The New Diplomat gathered that Obi met with Wike at the Governor’s House in Port Harcourt.
Obi arrived at the Governor’s villa at about 11am and immediately went into a closed-door meeting with Wike.
It is however unclear the agenda of the meeting as of press time.
Meanwhile, the meeting comes on the heels of reports indicating that the PDP is currently passing through stormy waters.
It was reported that many members of the party were aggrieved about the nomination of Governor Ifeanyi Okowa of Delta state as the Vice-Presidential candidate of the party.

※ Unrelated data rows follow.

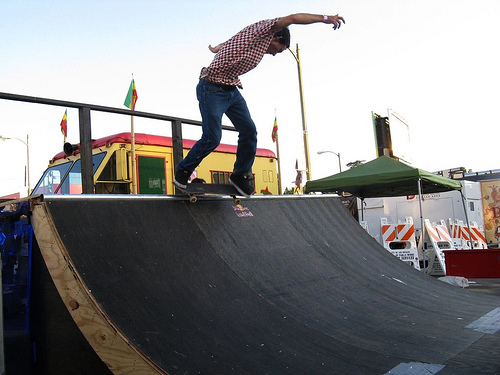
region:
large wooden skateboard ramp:
[37, 196, 490, 373]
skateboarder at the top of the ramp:
[170, 15, 340, 200]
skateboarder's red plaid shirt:
[197, 17, 267, 82]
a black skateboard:
[175, 177, 250, 197]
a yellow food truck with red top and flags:
[36, 75, 276, 190]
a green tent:
[305, 150, 465, 192]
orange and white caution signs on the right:
[385, 215, 485, 266]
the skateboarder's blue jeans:
[175, 80, 255, 171]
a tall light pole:
[290, 43, 312, 188]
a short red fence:
[442, 248, 498, 277]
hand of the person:
[281, 4, 348, 38]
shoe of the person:
[161, 170, 198, 182]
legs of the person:
[163, 119, 288, 175]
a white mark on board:
[379, 259, 425, 295]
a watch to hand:
[316, 8, 329, 28]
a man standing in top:
[176, 2, 356, 219]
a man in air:
[181, 5, 403, 210]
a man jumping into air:
[171, 3, 361, 206]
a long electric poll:
[283, 42, 330, 211]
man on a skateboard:
[178, 6, 358, 215]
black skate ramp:
[26, 164, 499, 374]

Before the final decision was made, Wike, Okowa and Governor Udom Emmanuel of Akwa-Ibom were initially considered by the screening panel set up by the PDP to nominate a vice-presidential candidate for the PDP presidential flagbearer.
An internal source who spoke with the press said Wike is not happy about how he lost out of the presidential and the vice-presidential slot of the party.
However, the Rivers Governor had at several times noted he is happy in PDP and nothing can make him dump the party.
The New Diplomat also recalls that the meeting came after Wike had carpeted Obi for dumping the PDP few days to the party’s presidential primary election.
Wike, shortly after Obi decamped from the PDP to Labour Party had said the former governor does not stand a chance of winning the party’s presidential primary if he had remained in the PDP, saying Obi, a Vice-presidential candidate of the PDP in 2019 has portrayed himself as the one without character and integrity with his exit from the main opposition party.
According to the him, Obi had not won a single election since he left the All Progressives Grand Alliance (APGA), the party under which he became governor.
Meanwhile, the ongoing political horse-trading follows the momentum that Peter Obi has since been building among young Nigerian voters since he joined the Labour Party.